“Dermatologists are not in violation of FDA statutes for prescribing the off-label use of prescription drugs.” See what David J. Goldberg is discussing in this month's Legal Eagle.
You are a member of your local dermatologic society and attend monthly meetings to obtain continuing medical education (CME) credits. To cover the meeting costs and encourage attendance, the society holds these events, which are financed by a prominent drug company. The food is excellent, and the lecture is stimulating.
At the meeting, the drug company provides JAMA Dermatology articles documenting the off-label use of one of its prescription pharmaceutical agents. You read the article, obtain your credits, and begin prescribing the off-label medication. Is the drug company in violation of FDA rulings? Are your actions acceptable?
The FDA derives its authority to regulate various aspects of the pharmaceutical industry from the Food, Drug, and Cosmetic Act of 1938, section 301 of title 21 of the US Code. To distribute a prescription drug in interstate commerce, the manufacturer is required to demonstrate that the drug is both safe and effective for each of its intended uses.
As part of the approval process, the FDA also reviews the proposed labeling, which includes all claims about the drug’s risks and benefits. Labeling is a term of art that encompasses all written, printed, and graphic materials that are upon any drug or any of its containers or wrappers or that accompany the drug.
The most obvious form of labeling is the package insert, but the term also has been construed to include nearly every form of drug company promotional activity, including booklets, mailing pieces, bulletins, and all literature that supplements, explains, or is textually related to the product.
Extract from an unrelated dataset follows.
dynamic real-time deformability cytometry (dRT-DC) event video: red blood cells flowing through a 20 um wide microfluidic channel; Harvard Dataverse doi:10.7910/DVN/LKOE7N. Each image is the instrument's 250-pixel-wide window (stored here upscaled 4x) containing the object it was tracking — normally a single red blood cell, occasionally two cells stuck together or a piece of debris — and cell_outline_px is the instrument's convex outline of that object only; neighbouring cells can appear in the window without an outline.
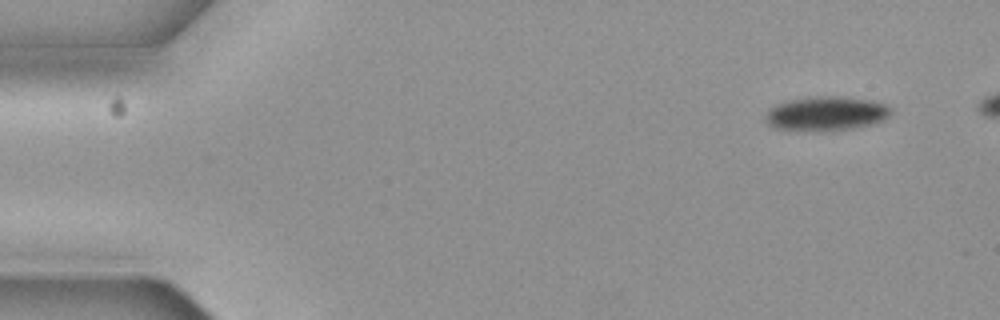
{"species": "common noctule bat (a hibernating species)", "species_latin": "Nyctalus noctula", "temperature_condition": "cold", "stored_images_in_passage": 5, "camera_frame_rate_fps": 3000, "um_per_image_px": 0.085, "animal": {"sex": "female", "body_mass_g": 19.3, "forearm_length_mm": 54.1}, "frame": {"image": 1, "passage_image": 1, "time_ms": 0.0, "image_size_px": [1000, 320], "cell_outline_px": [[892, 112], [884, 120], [872, 124], [856, 128], [824, 132], [816, 132], [772, 128], [764, 120], [764, 116], [768, 108], [792, 100], [816, 96], [836, 96], [872, 100], [884, 104], [892, 108]], "centroid_in_image_um": [70.22, 9.68], "position_along_channel_um": 14.8, "area_um2": 25.43}}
The FDA will approve the company’s new drug application only if the labeling conforms to the approved uses.
Physicians are not held to the same standard as the manufacturers. Once a drug has been FDA approved for marketing for any use, the actual prescription choices are left to the physician’s discretion. Dermatologists’ ability to prescribe off label is not in dispute and is appropriate in the context of the physician-patient relationship.
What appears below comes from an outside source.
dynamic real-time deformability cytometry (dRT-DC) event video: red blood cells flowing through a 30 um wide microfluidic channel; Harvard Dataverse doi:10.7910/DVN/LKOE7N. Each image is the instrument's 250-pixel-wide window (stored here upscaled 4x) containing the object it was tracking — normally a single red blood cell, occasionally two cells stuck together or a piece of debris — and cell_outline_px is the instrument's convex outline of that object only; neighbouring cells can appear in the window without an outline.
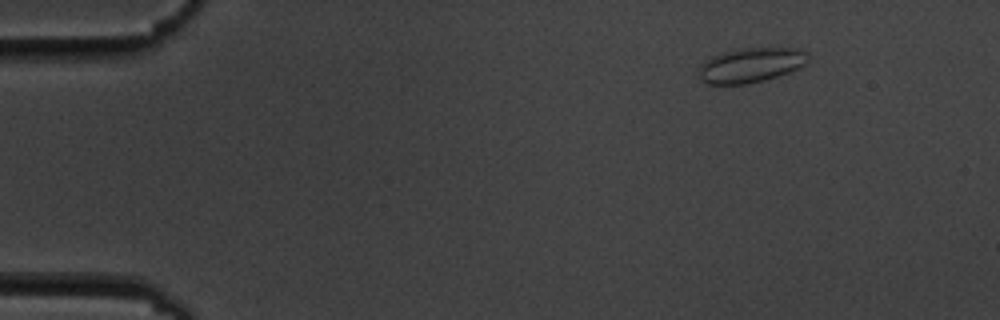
{"species": "common noctule bat (a hibernating species)", "species_latin": "Nyctalus noctula", "temperature_condition": "cold", "stored_images_in_passage": 5, "camera_frame_rate_fps": 3000, "um_per_image_px": 0.085, "animal": {"sex": "male", "body_mass_g": 19.5, "forearm_length_mm": 54.6}, "frame": {"image": 1, "passage_image": 1, "time_ms": 0.0, "image_size_px": [1000, 320], "cell_outline_px": [[812, 56], [804, 64], [788, 72], [764, 80], [744, 84], [708, 84], [700, 80], [700, 64], [712, 56], [724, 52], [740, 48], [804, 48]], "centroid_in_image_um": [63.85, 5.52], "position_along_channel_um": 21.1, "area_um2": 22.08}}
Because off-label uses are presently an accepted aspect of a dermatologist’s prescribing regimen, the open dissemination of scientific and medical information regarding these treatments is of great import. The FDA acknowledges that physicians need reliable and up-to-date information concerning off-label uses and recognizes that the varied sources include CME lectures and seminars. The FDA specifically recognizes that the need for reliable data is particularly acute in the off-label treatment arena because the primary source of information usually available to physicians—the FDA-approved label—is absent.
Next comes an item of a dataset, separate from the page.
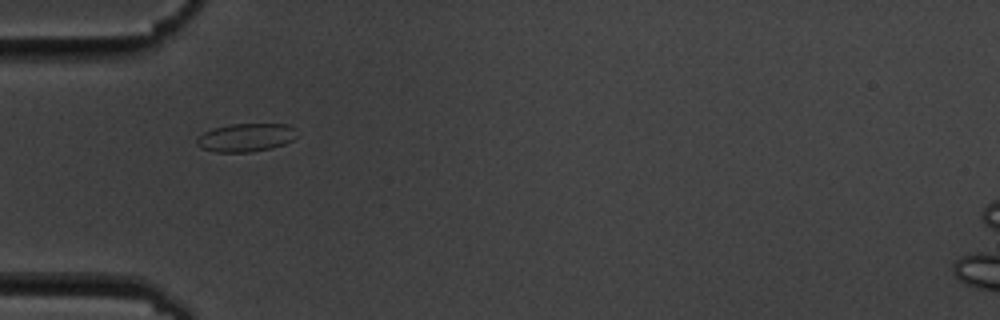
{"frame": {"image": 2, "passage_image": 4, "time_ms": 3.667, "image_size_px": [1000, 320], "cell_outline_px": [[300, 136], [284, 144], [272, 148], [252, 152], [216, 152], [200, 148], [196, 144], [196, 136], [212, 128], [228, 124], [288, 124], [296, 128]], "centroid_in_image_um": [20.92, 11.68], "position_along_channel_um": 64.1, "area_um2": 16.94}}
In 1996, the FDA issued a set of guidelines concerning the distribution of enduring materials, which include textbook excerpts and article reprints from medical and scientific journals. These guidelines restrict manufacturer distribution of enduring materials when the publications address off-label uses for the company’s previously approved products.
However, 20 years ago, a challenge to the guidelines was initiated by the Washington Legal Foundation (WLF), a nonprofit public interest law and policy center that defends the rights of individuals and businesses to go about their affairs without undue influence from government regulators.
In Washington Legal Foundation v Friedman—the defendants were Michael A. Friedman, who was acting commissioner of the FDA, and Donna Shalala, then-secretary of the US Department of Health and Human Services—WLF contended that journal articles, as scientific and academic speech, are entitled to the highest level of First Amendment free speech protection, so there should be no FDA restrictions on their dissemination. However, the FDA claimed that journal articles represent commercial speech, which is not as strictly protected by the First Amendment as noncommercial speech is.
The US District Court for the District of Columbia, in analyzing the litigation, noted that the distribution of enduring materials and sponsorship of CME seminars does constitute free speech and therefore is entitled to First Amendment protection.
The court evaluated whether the FDA’s ban on the manufacturer’s distribution of off-label peer-reviewed articles was appropriate. The court regarded the absolute ban to be more restrictive than necessary. All that should be required is “full, complete, and unambiguous disclosure by the manufacturer,” the court wrote.
Such disclosure—advising physicians that the FDA has not approved a particular use of the drug—avoids dissemination of any potentially misleading information. This requirement still would lead manufacturers to seek FDA labeling approval to allow broader distribution of the currently off-label drug. The court noted that in the balancing act between free speech and restriction of First Amendment rights, it is always better to allow free speech.
The court would have no difficulty with the distribution of off-label journal articles as long as the drug manufacturer provides full disclosure. Finally, dermatologists are not in violation of FDA statutes for prescribing the off-label use of prescription drugs.